Prayasam, a CG Block-based NGO, has undertaken a novel coronavirus awareness programme, reaching out to those in the lowest financial and educational rung to whom information is least likely to percolate.
From Sunday, the members of the NGO who live in various slums and colonies in and around Salt Lake, have started working in their respective neighbourhoods. “We have 20 area health minders, ranging in each group from six to 25 years, in each locality which we service. We also have community ambassadors in each locality, who are aged 13 to 25 years. They have been divided into two groups. Under the guidance of a resource person from Prayasam, they are spreading out into the community, drawing communicative graphiti on walls and in the post-lunch hours, gathering people of a street in groups of 25 or 30 and telling them about the importance of hand washing and the safe way to cough or sneeze,” explained programme officer Manish Chowdhury.
Prayasam regularly holds health and hygiene classes for women in 15 neighbourhoods. These are the women who are helping in gathering the neighbourhood folk for the awareness interactions. “We started with Mahishbathan on Sunday. The first day these ladies are getting trained in our weekly class. The next day we are going to the community with them,” said Monish. Dakshindari and Khashmahal have since been covered.
“We are also doing video documentation of these classes so we can reach out to the younger generation which might not have been home during our campaign but are active on social media,” he added.

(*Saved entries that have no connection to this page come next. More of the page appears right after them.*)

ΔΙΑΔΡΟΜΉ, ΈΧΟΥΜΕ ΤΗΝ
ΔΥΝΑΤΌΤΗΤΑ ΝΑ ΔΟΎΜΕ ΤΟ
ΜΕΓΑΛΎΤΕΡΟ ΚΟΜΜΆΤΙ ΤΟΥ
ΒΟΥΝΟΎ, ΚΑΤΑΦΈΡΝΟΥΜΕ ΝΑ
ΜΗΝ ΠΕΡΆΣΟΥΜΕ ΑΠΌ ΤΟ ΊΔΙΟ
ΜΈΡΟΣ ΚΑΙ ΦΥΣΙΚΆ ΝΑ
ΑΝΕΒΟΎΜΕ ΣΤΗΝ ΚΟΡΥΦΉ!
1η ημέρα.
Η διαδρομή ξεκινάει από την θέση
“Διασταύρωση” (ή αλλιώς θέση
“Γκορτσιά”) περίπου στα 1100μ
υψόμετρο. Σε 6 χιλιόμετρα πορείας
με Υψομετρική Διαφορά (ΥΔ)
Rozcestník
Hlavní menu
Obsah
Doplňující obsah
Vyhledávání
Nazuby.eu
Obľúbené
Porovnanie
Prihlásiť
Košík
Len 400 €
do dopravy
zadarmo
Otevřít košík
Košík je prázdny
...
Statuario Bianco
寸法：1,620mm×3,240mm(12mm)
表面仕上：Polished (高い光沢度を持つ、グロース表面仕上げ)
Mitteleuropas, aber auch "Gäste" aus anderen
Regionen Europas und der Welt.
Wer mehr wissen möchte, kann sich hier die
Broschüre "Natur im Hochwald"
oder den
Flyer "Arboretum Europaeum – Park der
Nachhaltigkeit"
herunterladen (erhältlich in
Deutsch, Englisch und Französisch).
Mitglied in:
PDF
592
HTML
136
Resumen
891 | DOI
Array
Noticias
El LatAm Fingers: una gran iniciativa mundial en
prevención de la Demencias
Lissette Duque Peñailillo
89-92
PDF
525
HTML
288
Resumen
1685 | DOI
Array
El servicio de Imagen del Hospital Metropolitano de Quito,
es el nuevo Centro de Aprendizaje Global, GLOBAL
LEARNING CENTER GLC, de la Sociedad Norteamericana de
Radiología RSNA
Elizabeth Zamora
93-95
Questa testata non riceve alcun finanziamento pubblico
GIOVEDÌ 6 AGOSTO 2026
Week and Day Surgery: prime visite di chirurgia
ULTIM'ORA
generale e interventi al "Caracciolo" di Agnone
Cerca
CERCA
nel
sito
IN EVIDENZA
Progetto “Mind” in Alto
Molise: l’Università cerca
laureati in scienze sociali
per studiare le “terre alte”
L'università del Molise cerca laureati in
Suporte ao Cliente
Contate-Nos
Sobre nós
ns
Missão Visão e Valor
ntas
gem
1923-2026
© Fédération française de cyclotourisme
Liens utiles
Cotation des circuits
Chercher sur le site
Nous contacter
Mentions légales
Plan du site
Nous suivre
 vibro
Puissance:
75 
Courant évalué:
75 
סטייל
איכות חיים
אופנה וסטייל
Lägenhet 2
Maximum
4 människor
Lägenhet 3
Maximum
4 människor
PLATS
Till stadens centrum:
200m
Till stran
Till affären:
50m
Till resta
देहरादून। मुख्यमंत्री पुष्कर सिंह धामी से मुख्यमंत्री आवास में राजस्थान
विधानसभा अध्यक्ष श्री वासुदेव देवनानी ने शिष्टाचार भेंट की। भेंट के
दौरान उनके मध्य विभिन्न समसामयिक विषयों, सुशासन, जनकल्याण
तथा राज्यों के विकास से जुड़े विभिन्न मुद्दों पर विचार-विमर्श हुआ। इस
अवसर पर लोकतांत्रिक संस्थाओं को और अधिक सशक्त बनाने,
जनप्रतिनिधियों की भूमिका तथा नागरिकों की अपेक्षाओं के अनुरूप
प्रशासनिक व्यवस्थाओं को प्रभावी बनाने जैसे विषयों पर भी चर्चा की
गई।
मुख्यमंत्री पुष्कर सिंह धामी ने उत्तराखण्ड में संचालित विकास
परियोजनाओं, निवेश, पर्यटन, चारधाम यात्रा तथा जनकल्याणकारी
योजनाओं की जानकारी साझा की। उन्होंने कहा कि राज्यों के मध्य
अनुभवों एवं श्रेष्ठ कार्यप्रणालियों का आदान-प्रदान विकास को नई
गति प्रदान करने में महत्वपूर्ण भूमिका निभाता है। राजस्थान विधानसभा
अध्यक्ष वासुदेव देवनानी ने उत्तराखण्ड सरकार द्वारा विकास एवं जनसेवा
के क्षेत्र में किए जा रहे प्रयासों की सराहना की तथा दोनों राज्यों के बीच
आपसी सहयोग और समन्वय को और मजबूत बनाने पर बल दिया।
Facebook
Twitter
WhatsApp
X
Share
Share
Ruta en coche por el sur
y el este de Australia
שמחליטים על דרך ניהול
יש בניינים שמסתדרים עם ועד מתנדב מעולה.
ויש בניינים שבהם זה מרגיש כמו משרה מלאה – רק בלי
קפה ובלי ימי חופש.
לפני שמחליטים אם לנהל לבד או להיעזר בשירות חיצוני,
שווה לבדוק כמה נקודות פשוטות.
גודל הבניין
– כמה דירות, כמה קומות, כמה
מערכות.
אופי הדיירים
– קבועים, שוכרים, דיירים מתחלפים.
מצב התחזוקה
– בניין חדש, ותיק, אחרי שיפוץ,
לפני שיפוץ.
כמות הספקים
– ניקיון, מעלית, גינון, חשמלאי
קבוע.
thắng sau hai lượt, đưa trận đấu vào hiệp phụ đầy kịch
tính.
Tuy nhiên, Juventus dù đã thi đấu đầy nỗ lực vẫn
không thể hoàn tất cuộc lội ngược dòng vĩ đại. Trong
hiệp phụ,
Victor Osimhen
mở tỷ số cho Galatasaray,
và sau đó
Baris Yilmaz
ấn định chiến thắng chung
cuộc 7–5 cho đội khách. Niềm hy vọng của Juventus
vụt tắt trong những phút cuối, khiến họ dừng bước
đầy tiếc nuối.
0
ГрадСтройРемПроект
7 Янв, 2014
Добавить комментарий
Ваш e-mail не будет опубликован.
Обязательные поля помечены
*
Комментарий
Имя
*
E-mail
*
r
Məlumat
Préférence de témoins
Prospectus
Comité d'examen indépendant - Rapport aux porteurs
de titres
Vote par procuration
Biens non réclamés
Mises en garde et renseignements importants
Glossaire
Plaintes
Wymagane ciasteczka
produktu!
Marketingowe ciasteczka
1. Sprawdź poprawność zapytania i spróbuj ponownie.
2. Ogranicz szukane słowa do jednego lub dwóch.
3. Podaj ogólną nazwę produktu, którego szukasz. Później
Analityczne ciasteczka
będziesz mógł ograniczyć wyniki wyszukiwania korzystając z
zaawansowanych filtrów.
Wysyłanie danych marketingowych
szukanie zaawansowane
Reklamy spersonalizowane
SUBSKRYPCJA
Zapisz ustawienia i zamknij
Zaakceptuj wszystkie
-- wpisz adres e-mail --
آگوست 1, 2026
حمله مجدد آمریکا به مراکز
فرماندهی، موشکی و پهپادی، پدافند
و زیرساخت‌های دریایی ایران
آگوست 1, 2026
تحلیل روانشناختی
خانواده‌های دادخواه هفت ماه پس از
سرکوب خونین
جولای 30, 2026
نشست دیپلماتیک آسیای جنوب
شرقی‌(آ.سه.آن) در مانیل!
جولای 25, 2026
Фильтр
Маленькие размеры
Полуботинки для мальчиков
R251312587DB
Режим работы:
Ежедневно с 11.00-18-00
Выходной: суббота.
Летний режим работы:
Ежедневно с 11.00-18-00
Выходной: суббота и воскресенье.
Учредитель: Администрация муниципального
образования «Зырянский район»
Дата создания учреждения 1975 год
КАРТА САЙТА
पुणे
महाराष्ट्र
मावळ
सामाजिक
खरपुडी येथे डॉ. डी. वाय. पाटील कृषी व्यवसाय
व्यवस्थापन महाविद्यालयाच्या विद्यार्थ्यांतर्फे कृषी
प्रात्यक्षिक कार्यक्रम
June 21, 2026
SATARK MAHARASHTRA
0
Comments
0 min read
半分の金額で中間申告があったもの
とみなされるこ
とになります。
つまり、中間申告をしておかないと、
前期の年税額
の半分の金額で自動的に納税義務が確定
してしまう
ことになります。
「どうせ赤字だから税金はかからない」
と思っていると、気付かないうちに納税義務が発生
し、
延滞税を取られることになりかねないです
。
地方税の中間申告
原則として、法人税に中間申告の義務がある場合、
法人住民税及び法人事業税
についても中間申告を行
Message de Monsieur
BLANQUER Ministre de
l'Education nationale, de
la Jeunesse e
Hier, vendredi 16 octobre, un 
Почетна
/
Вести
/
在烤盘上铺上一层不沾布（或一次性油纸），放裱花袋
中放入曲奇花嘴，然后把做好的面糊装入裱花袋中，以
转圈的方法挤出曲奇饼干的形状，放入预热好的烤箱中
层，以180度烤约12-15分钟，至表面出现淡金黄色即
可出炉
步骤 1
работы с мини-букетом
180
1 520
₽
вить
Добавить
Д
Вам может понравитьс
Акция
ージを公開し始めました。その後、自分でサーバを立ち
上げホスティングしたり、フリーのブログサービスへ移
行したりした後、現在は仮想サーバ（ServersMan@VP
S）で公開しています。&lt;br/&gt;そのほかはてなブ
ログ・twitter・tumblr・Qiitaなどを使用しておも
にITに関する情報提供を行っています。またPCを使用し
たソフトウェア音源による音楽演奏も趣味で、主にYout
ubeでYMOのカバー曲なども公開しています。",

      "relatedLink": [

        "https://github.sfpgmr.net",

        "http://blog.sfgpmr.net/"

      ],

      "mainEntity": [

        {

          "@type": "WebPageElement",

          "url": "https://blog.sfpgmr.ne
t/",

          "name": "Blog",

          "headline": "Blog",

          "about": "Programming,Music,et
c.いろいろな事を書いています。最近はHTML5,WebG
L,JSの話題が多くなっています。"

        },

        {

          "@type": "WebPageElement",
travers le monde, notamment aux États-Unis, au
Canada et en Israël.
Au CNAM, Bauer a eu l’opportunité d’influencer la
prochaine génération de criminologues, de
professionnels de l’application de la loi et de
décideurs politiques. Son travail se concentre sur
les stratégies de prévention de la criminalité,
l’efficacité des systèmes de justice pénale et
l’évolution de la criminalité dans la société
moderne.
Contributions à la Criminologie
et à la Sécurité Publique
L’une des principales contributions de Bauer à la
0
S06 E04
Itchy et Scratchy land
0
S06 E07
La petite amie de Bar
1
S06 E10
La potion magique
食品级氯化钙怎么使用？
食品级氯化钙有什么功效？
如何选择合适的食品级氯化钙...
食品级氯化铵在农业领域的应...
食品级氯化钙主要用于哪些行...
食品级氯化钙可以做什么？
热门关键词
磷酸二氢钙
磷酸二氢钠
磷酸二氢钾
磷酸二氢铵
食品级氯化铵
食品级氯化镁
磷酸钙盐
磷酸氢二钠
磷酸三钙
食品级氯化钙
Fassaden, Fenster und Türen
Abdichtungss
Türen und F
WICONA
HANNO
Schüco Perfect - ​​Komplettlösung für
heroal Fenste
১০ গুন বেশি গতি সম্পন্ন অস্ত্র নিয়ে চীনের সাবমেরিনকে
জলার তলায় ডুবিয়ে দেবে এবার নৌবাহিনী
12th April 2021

In Dakshindari alone, Prayasam expects to reach 10,000 people in five areas — Nehru Colony, Rishi Aurobindo Colony, Saroj Mukherjee Colony, Sisikol and Sadhana. “Yesterday, our resource person Mili Roy was taking a health and hygiene class in Jyotinagar, near Kestopur. A woman told her that her family was protected against novel coronavirus as a goddess had appeared in her dream and asked her to drink the water used to wash her porch! But two other women agreed to take their husbands to a doctor on learning about the virus’s symptoms of cough and fever,” said Amlan Ganguly, the founder-director.
Classes in Prayasam’s own playschool Sahaj Path, for kids aged three to six years, have been discontinued. Attendance in English classes for those aged 14 to 25 years is being scattered across time slots to avoid larger gatherings. “We did not stop as we do not want them to go out of practice and drop out,” Ganguly said.
The Prayasam team says it would be happy to hold such workshops in the locality on request.